As the next federal election can be called at any time, I put the bill to members. If the house is unwilling or unable to pass the bill, the matter will inevitably end up before the High Court, where it is possible that the South Australian act may prevail.

So the South Australian government had legal advice from the Crown Solicitor that failure to act would create ambiguity. Presumably if the Attorney-General were doing his job properly he would have sought similar advice about the consequences of his action here and also would have got similar advice about the potential ambiguities and uncertainties that would be created by not proceeding with the legislation. Yet because of base political motives he deliberately did not to do so, and the potential for electoral turmoil to result in Victoria arose as a consequence of his actions.

I turn to the third issue that we need to address in considering this motion — that is, the course the house should now follow. I certainly do not intend to anticipate what the commonwealth Parliament may or may not decide about its electoral laws in future. That is a matter for the commonwealth to decide. The question is what this house should do given the current state of commonwealth law.

The conclusion should be that we proceed to pass this legislation so that it is on the books and so Victorian electoral law in relation to Senate elections conforms with commonwealth law. If the commonwealth law changes in the future, then legislation can be brought to this Parliament to again reflect that new commonwealth law. And no doubt if it comes to this place, we will be able to express our own views on the merits or otherwise of what the commonwealth Parliament has enacted. However, save for absolutely extraordinary circumstances, this Parliament should bring its laws into conformity with commonwealth laws so that the electoral law governing Senate elections is clear.

Members may say that there is no prospect of a Senate election for some time and therefore it does not matter much, but we have already heard the Prime Minister talking about the potential for double dissolutions. We all know the saying that a week is a long time in politics, and who knows what may unfold over coming months.
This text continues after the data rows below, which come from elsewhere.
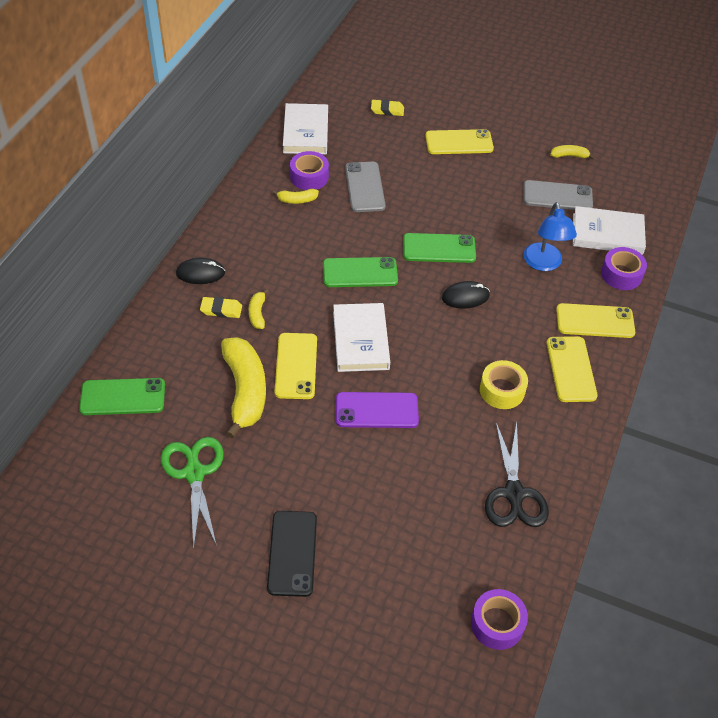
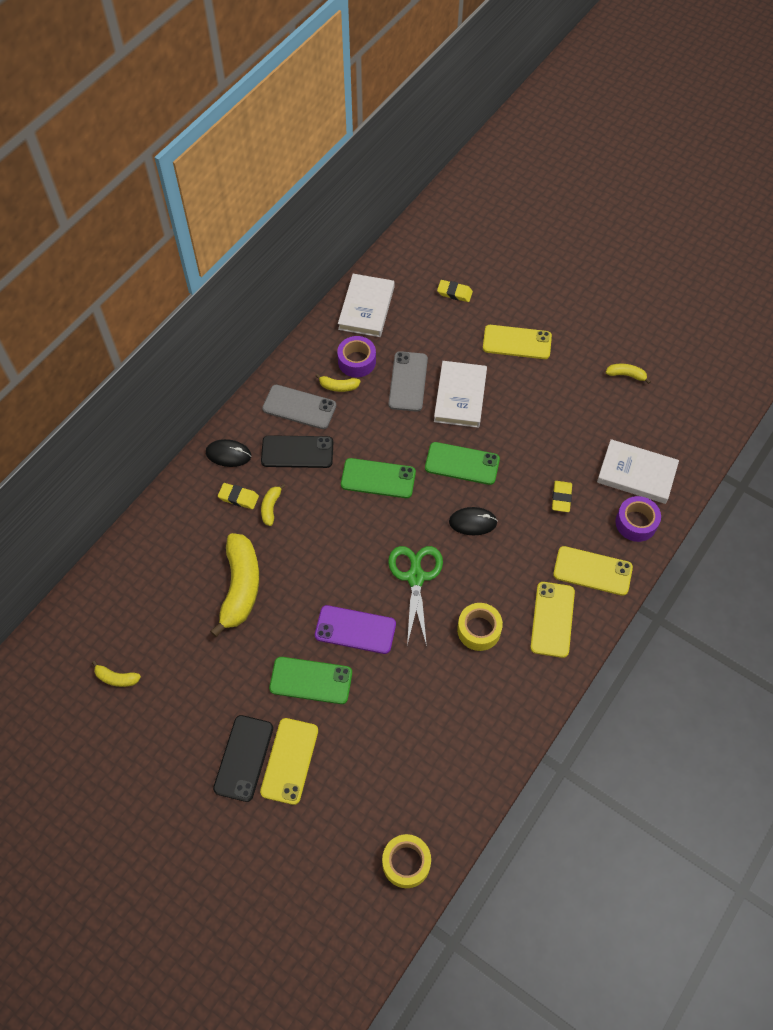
camera: 15 degrees right, 10 degrees up
green phone [79,378,165,415] -> green phone moved to [269,657,352,704]
green scissors [161,437,224,549] -> green scissors moved to [388,546,443,646]
yellow phone [274,333,317,399] -> yellow phone moved to [260,718,318,805]
white book [333,303,390,372] -> white book moved to [434,361,487,428]
purple tape [471,589,528,650] -> yellow tape [382,834,431,888]
black scissors [485,422,549,527] -> none
grey phone [523,180,593,210] -> grey phone moved to [262,385,336,429]
blue lamp [523,202,577,271] -> yellow eraser [552,481,572,512]
none -> yellow banana [92,661,141,687]
none -> black phone [261,435,333,468]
I suggest that it would seem to be a fairly remote possibility, but we should ensure that if a Senate election were held our laws would be in the appropriate format.

The view of the opposition is that we should not remove the item from the notice paper; instead we should proceed to enact it. We should proceed to debate and then pass the relevant legislation so that Victoria’s law is clear and we lessen the legal risks which were highlighted, firstly, by the Attorney-General himself, and which were then reinforced very explicitly and forcefully by the South Australian Attorney-General and in the legal advice from the South Australian Crown Solicitor, to which the South Australian Attorney-General referred. The last thing we want in this state is a repeat of the Al Gore-style constitutional turmoil that the United States suffered some years ago.

As the South Australian Attorney-General said, and as the Victorian Attorney-General started off saying, the views of this house on the merits of the legislation are essentially irrelevant. The government has its views about it, but nonetheless the primary duty of this house is to have its legislation in conformity with commonwealth legislation, as is shown by the fact that even the Attorney-General said that in practice there was administrative advice that commonwealth legal requirements were complied with. The law should reflect that position. Accordingly this item should not be removed from the notice paper; instead it should be proceeded with and enacted.